Deduction Divides Opinion

Repeal of the state and local tax deduction has its supporters. Walczak called the deduction a regressive policy, arguing that it shifts the responsibility of paying federal taxes from high-income-tax states — whose tax regimes are partially supported by high-earners’ ability to subtract state taxes — to taxpayers in less income-tax-dependent states.

The deduction “represents a transfer or a subsidy that encourages greater government spending” in states such as California, Walczak said. “Income tax payers across the country shouldn’t be subsidizing higher-income states and affluent communities” where steeply progressive income taxation is more common, he added.

Walczak said the deduction also makes it politically easier for states and local governments to focus on income and sales taxes to raise revenue, when other means of generating funds — such as fees — might be better from a policy standpoint. Eliminating the deduction could pressure states to consider alternatives to taxes, he said.
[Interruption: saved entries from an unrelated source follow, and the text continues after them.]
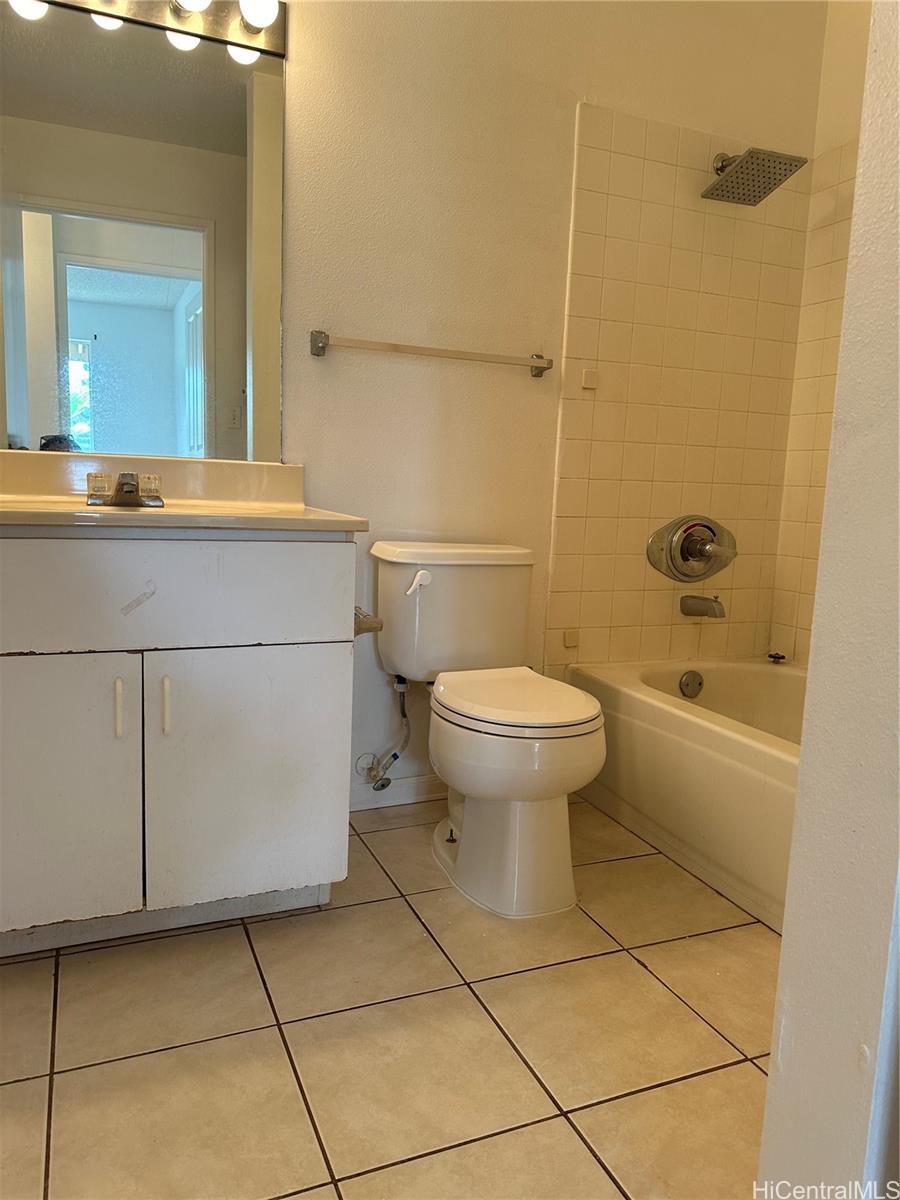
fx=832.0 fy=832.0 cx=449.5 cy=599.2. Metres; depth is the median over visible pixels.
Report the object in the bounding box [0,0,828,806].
back wall
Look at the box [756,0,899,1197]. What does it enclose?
partition wall
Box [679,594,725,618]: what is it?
tub spout
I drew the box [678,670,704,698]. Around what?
overflow drain
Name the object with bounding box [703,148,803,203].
shower head
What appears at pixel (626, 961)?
tile floor
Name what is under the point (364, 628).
toilet paper holder
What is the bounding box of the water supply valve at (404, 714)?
[356,672,411,788]
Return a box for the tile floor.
[0,791,776,1199]
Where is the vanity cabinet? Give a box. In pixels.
[0,534,359,957]
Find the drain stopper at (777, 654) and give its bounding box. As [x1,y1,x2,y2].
[767,651,786,662]
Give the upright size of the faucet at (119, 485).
0.075 m
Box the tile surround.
[550,107,817,671]
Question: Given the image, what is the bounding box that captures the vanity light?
[22,0,285,58]
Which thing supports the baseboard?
attached to the back wall at (572, 89)
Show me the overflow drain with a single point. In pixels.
(688, 684)
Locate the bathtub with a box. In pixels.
[569,655,804,932]
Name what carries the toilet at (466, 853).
on the tile floor
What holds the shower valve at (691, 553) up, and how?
attached to the tile surround
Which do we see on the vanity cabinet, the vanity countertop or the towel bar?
the vanity countertop
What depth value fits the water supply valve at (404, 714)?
2.31 m
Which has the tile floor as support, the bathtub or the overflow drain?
the bathtub
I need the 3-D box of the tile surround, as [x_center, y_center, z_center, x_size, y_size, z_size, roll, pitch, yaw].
[0.764,-0.548,2.581,0.759,1.705,0.053,-1,9,-23]
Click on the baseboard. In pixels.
(419, 790)
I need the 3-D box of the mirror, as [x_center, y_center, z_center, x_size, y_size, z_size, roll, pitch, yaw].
[-0.771,-0.818,1.917,0.809,0.984,0.007,-1,9,-23]
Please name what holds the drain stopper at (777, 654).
on the bathtub
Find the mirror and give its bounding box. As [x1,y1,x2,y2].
[1,0,287,462]
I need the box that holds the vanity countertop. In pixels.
[0,451,368,534]
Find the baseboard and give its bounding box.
[350,773,445,811]
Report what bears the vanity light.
attached to the back wall at (572, 89)
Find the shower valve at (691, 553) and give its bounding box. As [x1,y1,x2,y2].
[647,514,737,581]
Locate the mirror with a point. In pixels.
(159, 286)
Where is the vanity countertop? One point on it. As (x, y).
(77, 510)
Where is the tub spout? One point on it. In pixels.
(715, 601)
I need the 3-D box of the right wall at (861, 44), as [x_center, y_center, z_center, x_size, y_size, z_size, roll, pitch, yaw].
[1.534,-0.644,1.967,0.121,2.740,1.759,-1,9,-23]
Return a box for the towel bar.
[309,330,552,376]
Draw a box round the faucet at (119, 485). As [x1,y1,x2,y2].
[87,470,163,508]
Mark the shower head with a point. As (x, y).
(780, 180)
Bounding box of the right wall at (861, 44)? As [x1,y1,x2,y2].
[769,0,875,664]
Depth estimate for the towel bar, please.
2.21 m
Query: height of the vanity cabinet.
0.843 m
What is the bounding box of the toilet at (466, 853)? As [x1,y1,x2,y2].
[367,540,605,917]
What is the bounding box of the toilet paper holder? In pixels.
[354,606,383,636]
Auerbach agreed that the deduction allows states to pass on some of their spending costs to the federal government, but argued that it is not as regressive at critics allege. He said “donor states” such as California tend to send more money to the federal government than they receive as funding in return. “It’s a little unfair to say New York and California are being subsidized,” he said.
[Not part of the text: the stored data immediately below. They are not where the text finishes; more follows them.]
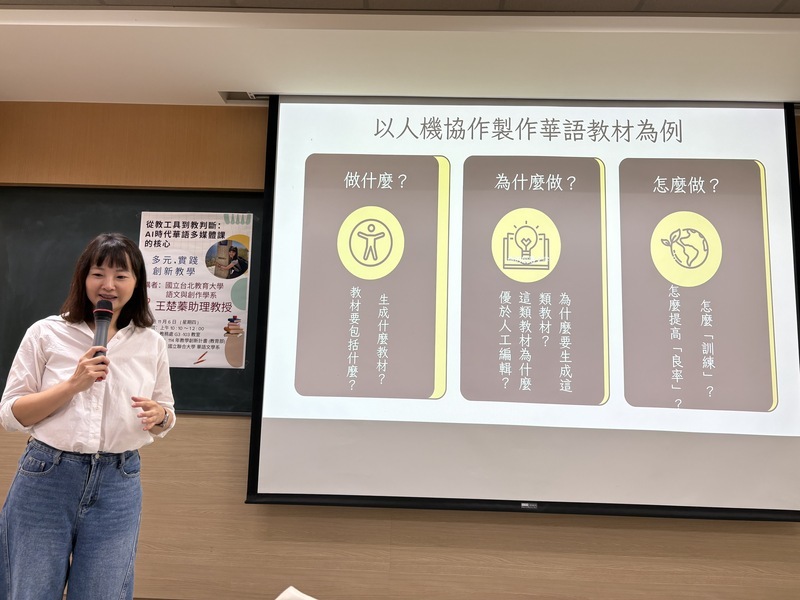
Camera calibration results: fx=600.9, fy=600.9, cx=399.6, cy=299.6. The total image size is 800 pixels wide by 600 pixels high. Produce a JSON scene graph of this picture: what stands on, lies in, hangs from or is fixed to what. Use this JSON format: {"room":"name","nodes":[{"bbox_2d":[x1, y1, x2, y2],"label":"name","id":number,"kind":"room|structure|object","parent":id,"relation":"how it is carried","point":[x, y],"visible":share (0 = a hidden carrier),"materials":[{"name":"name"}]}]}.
{"room":"classroom","nodes":[
{"label":"classroom","id":0,"kind":"room"},
{"bbox_2d":[0,106,799,599],"label":"wall","id":1,"kind":"structure","parent":0,"point":[501,526],"materials":[{"name":"brown wood"}]},
{"bbox_2d":[0,186,262,412],"label":"chalkboard","id":2,"kind":"object","parent":1,"relation":"attached to","point":[19,342],"visible":0.42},
{"bbox_2d":[138,210,250,367],"label":"poster","id":3,"kind":"object","parent":2,"relation":"attached to","point":[202,343],"visible":0.81,"materials":[{"name":"paper"}]},
{"bbox_2d":[1,0,798,105],"label":"ceiling","id":4,"kind":"structure","parent":0,"point":[214,79],"materials":[{"name":"white paint"}]},
{"bbox_2d":[218,91,268,102],"label":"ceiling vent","id":5,"kind":"object","parent":4,"relation":"in","point":[227,98],"visible":0.47,"materials":[{"name":"metal"}]},
{"bbox_2d":[245,95,799,520],"label":"projection screen","id":6,"kind":"object","parent":4,"relation":"hanging from","point":[257,441],"visible":0.98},
{"label":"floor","id":7,"kind":"structure","parent":0,"visible":0},
{"bbox_2d":[0,231,175,599],"label":"woman","id":8,"kind":"object","parent":7,"relation":"on","point":[55,432],"visible":0.98},
{"bbox_2d":[90,300,113,382],"label":"microphone","id":9,"kind":"object","parent":8,"relation":"in","point":[100,311],"visible":0.77,"materials":[{"name":"black metal"}]},
{"bbox_2d":[275,586,316,599],"label":"white object","id":10,"kind":"object","parent":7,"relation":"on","point":[287,597],"visible":0.98,"materials":[{"name":"white fabric"}]}
]}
Hoene said the deduction’s alleviation of the burden of high income taxes is a way to encourage states to use their taxing authority to fund higher levels of services. Gardner also said it could be argued that greater spending by states with high income taxes has spillover benefits for the rest of the country.

“There’s a sensible view that because state and local governments provide services that offer a national benefit . . . that they should have some recompense,” he said, citing higher education spending as an example.

Some of the Trump plan's critics have suggested that the proposal could in part be targeted at pressuring blue states to reduce their tax rates on high-income households. But simplifying the federal tax code by eliminating deductions has been a long-standing idea. Although progressive groups are critical of the administration’s plan, Gardner said they also favor some reforms to deductions.

“One of the more sensible ideas I’ve heard for itemized deductions generally is changing them into a credit,” he said, adding that it would shift more of the deduction's benefit to lower-income earners. Lawmakers could also accelerate the existing phaseout of the benefit for the highest income earners to capture more revenue, he said.

Sources noted that the Trump proposal would preserve the charitable contributions and mortgage interest deductions, despite the latter being a particular target of criticisms by both liberals and conservatives. Those deductions are too popular to eliminate, and the current plan is also expected to generate strong political opposition, they said.

The administration “will be under pressure . . . from deficit hawks in Congress to taxpayers and state and local government leaders,” Hoene said.

According to Auerbach, the Trump administrations overall tax reform plan would cost the federal government trillions in lost taxes, including from corporate tax cuts. That would make the plan hard to pass. Nonetheless, observers say the proposal to eliminate the state and local tax deduction should be taken seriously.

“It’s certainly conceivable that if they do pass [a] proposal that’s somewhat more responsible, fiscally, that it maintains this provision” eliminating the deduction, Auerbach said.